I've read reviews of the top quality planes from Lie Nielsen and Veritas on the Axminster web site before, and recall someone saying they could buy a plane from a car boot sale for £20.00 and make it work as well as a tool from these aforementioned companies. Can you really..? Well good luck to you, but for me, every time I need a new plane of any description, I'll dig deep and look to these top notch tool manufacturers. It boils down to what you can afford and what you want to afford. I have Stanley planes I've had for years; a 1950's Record 5 1/2 plane I found in an antique shop recently (which didn't need too much work); and a Lie Nielsen 4 1/2. I also have a Rider low angle block plane, which is pretty good. But my experience thus far is that if you pay top dollar, there are some wonderful tools out there, which are extremely accurate and beautifully made. This Veritas Bull Nosed plane is in that rank. I can sharpen a plane iron or a chisel to the sharpest and finest of edge, but there is much more to a plane than just a sharp blade. I think this is what sets apart the Lie Nielsens and Veritas from the antiques. It takes so much work (days often) to fettle an old plane, so why bother when you can buy a beautifully made and truly accurate model that is new now, and will last forever..?

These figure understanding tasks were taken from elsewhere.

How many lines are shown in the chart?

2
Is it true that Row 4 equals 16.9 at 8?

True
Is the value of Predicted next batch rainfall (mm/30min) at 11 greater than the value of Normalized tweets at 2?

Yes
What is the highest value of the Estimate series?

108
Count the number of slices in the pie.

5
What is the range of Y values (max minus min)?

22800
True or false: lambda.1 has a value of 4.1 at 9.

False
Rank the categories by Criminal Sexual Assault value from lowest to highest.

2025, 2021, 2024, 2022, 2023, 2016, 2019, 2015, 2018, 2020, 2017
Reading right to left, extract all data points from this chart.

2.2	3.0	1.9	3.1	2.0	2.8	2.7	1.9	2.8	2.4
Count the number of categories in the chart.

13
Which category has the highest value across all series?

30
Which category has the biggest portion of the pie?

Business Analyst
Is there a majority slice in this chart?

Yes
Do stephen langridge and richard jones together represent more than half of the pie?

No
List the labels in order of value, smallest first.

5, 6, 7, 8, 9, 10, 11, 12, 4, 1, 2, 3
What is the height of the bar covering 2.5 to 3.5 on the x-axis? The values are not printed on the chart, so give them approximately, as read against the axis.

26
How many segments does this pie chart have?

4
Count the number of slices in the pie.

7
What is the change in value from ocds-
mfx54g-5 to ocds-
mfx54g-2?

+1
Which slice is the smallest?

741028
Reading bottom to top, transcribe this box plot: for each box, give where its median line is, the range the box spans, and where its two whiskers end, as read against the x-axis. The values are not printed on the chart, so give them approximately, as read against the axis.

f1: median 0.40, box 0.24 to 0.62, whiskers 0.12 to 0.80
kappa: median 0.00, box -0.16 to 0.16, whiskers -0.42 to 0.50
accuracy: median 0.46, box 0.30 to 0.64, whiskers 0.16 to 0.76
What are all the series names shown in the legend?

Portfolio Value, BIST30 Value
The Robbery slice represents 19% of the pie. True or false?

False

All the milling on this plane is perfect, with everything just as it should be. The adjustable mouth, blade adjustment and alignemt are really smooth, and you have ample adjustment available to get the blade absolutely true and square. Having only got the plane today, I haven't experimented with removing the nose to use the plane as a chisel plane, but I'm sure that when I do, it will be perfect. I think if you are into fine work and love your hand tools, then I can't see how anyone could be dissapointed with this beautiful Bull Nosed plane. Next step for me is the Veritas medium shoulder plane. I can't wait..!

With due courtesy to Axminster, I haven't tried the Rider Bull Nosed plane, so I'm not in a place to offer a comparison. All I can say is that I'm delighted with my Veritas..!!